## TEXT SHOWN

In the late 19th century, Great Britain, France, Germany and Belgium rapidly expanded their territorial possessions, particularly in Africa. The US expanded also, annexing Pacific Islands such as Hawaii.

As Assistant Secretary of the Navy, Theodore Roosevelt was instrumental in preparing for the Spanish–American War[27] and was an enthusiastic proponent of testing the US military in battle, at one point stating "I should welcome almost any war, for I think this country needs one."[28][29][30] Roosevelt rejected imperialism, but embraced expansionism.[31] Rudyard Kipling wrote the poem "The White Man's Burden" for Roosevelt, who told colleagues that it was "rather poor poetry, but good sense from the expansion point of view".[32] Roosevelt proclaimed what became the Roosevelt Corollary to the Monroe Doctrine (in turn replaced by Herbert Hoover's endorsement of the Clark Memorandum).

## SHORT PROBLEM
Rewrite the passage on American expansion, starting with "In the late" and going on through "the Clark Memorandum).", substituting "eager" for "enthusiastic".

## Dataset items
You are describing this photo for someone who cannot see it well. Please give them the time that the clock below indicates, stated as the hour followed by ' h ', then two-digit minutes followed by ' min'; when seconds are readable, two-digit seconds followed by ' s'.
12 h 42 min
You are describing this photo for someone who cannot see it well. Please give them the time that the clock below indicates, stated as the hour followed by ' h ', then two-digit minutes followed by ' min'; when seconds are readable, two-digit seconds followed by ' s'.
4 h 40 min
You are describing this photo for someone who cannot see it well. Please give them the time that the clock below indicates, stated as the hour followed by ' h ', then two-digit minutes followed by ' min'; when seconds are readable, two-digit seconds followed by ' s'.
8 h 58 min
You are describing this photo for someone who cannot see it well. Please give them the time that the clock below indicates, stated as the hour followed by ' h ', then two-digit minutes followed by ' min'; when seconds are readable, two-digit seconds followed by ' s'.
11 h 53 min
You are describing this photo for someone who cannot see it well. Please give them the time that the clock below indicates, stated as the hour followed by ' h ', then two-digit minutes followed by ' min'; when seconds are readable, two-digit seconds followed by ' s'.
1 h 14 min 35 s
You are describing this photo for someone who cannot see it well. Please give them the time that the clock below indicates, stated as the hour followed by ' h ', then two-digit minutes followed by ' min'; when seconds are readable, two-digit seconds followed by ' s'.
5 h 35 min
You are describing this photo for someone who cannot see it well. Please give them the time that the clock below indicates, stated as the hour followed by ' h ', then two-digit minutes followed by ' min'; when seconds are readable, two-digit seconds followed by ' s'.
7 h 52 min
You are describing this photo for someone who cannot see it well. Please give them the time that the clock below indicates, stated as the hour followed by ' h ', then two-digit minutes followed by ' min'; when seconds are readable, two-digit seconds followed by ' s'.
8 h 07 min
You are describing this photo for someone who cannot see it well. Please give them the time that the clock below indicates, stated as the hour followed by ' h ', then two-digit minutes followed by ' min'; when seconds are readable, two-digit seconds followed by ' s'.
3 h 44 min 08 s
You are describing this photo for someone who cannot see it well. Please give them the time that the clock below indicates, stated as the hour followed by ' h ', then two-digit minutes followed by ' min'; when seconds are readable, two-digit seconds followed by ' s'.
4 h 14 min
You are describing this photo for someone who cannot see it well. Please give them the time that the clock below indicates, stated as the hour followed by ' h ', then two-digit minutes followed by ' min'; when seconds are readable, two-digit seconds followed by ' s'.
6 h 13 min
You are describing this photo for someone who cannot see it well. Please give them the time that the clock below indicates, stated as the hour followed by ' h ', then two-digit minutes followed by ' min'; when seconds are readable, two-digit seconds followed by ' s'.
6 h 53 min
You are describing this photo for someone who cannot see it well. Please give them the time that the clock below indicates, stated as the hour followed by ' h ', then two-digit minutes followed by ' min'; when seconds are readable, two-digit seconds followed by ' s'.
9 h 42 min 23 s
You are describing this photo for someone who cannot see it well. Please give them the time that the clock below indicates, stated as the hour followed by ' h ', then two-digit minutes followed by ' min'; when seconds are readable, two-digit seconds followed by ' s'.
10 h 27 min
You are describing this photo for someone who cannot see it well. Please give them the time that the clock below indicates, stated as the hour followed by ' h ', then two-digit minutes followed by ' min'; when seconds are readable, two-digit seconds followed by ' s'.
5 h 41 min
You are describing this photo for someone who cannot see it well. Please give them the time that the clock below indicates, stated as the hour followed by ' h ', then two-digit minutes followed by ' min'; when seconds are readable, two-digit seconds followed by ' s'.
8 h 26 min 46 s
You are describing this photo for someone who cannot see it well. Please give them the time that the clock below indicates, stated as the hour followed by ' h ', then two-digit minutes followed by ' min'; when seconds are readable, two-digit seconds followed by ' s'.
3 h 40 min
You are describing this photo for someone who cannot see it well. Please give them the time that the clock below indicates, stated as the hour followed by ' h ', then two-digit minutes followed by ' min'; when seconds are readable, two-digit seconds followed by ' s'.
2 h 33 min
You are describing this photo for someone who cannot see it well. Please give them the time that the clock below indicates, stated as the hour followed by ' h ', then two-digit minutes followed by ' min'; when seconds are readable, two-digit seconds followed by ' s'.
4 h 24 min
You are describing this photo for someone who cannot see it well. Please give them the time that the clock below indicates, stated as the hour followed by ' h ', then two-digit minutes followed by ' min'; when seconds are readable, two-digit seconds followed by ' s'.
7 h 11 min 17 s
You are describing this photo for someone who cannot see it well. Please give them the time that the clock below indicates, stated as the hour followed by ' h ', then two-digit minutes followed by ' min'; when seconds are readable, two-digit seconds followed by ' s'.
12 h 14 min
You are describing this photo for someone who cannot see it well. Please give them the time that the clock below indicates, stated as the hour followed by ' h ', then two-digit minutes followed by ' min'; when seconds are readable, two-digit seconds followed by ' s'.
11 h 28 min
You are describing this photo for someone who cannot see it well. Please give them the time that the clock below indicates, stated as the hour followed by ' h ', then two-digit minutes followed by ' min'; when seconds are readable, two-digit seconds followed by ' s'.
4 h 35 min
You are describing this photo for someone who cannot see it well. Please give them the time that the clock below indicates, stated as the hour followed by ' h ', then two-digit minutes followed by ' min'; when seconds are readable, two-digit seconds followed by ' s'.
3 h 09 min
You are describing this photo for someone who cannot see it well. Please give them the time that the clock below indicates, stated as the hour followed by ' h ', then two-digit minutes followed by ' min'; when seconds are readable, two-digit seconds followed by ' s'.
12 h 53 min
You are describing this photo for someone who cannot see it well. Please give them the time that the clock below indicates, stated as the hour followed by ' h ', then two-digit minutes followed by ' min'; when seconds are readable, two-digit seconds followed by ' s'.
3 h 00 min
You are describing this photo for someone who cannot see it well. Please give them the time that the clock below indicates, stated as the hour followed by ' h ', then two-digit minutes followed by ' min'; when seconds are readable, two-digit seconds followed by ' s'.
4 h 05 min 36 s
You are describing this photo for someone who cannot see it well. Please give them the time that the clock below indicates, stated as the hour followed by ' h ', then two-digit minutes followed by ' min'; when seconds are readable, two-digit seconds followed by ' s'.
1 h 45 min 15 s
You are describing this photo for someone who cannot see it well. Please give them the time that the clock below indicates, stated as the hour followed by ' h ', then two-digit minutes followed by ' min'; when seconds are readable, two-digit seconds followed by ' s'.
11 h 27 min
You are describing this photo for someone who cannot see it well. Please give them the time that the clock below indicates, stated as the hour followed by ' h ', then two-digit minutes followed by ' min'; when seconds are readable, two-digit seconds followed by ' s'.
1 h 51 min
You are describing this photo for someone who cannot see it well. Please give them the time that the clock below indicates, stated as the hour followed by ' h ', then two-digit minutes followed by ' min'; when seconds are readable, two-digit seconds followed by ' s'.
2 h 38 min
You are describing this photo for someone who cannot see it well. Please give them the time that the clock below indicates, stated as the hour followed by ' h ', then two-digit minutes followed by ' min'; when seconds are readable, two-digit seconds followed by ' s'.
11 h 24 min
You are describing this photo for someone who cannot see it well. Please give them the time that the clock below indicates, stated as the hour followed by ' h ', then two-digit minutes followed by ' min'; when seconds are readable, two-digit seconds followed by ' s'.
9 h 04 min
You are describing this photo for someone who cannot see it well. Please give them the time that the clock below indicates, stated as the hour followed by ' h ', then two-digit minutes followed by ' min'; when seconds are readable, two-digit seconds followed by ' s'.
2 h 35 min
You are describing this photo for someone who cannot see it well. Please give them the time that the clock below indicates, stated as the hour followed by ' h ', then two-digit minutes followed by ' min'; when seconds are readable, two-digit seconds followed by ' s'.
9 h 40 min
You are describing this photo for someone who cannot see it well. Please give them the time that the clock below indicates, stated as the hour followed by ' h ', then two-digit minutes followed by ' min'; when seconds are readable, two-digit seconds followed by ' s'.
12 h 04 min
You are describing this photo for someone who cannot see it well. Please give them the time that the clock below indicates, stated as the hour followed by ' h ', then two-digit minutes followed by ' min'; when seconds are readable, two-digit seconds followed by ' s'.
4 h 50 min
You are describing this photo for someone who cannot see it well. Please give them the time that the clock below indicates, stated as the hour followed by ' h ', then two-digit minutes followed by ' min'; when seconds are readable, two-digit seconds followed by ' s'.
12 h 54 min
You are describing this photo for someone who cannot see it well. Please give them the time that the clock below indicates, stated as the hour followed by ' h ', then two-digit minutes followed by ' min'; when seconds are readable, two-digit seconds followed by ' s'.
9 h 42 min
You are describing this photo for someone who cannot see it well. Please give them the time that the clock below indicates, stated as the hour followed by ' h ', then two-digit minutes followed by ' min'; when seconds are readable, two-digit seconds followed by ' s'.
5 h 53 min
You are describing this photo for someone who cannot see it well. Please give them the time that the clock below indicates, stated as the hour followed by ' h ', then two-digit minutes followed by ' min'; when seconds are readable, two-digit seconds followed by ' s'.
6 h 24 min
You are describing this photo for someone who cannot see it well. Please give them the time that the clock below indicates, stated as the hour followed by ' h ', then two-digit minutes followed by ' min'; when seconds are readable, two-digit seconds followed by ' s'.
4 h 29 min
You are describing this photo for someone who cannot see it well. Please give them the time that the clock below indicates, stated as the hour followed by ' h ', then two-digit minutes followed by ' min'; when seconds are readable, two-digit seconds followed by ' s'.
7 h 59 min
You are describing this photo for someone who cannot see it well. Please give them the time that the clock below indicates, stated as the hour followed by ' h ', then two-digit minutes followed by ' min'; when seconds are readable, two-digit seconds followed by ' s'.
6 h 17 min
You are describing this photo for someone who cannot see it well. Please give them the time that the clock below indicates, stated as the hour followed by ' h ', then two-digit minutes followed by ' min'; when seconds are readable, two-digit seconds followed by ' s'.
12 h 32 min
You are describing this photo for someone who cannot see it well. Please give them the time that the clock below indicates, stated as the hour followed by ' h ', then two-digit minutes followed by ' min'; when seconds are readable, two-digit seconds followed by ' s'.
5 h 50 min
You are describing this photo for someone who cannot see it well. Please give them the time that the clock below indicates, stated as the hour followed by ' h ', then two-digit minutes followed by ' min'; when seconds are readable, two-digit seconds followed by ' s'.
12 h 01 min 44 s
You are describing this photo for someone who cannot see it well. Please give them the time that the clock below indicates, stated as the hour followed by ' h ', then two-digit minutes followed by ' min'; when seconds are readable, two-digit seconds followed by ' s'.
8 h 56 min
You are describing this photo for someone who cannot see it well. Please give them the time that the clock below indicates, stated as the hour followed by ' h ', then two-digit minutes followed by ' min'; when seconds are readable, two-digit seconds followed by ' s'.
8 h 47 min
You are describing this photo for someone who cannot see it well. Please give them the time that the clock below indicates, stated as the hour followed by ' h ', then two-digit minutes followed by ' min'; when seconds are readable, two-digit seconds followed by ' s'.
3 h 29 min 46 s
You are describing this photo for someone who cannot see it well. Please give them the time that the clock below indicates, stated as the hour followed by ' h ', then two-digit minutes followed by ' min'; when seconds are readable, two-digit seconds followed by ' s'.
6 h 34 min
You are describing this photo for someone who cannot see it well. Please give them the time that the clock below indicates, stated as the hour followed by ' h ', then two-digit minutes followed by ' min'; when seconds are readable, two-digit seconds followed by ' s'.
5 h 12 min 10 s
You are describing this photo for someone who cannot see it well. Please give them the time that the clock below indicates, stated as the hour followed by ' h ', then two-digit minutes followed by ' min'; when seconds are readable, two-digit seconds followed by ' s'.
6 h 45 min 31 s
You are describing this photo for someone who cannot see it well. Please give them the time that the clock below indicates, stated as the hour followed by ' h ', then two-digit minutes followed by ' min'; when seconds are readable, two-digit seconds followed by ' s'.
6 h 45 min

## THE ANSWER
In the late 19th century, Great Britain, France, Germany and Belgium rapidly expanded their territorial possessions, particularly in Africa. The US expanded also, annexing Pacific Islands such as Hawaii.

As Assistant Secretary of the Navy, Theodore Roosevelt was instrumental in preparing for the Spanish–American War[27] and was an eager proponent of testing the US military in battle, at one point stating "I should welcome almost any war, for I think this country needs one."[28][29][30] Roosevelt rejected imperialism, but embraced expansionism.[31] Rudyard Kipling wrote the poem "The White Man's Burden" for Roosevelt, who told colleagues that it was "rather poor poetry, but good sense from the expansion point of view".[32] Roosevelt proclaimed what became the Roosevelt Corollary to the Monroe Doctrine (in turn replaced by Herbert Hoover's endorsement of the Clark Memorandum).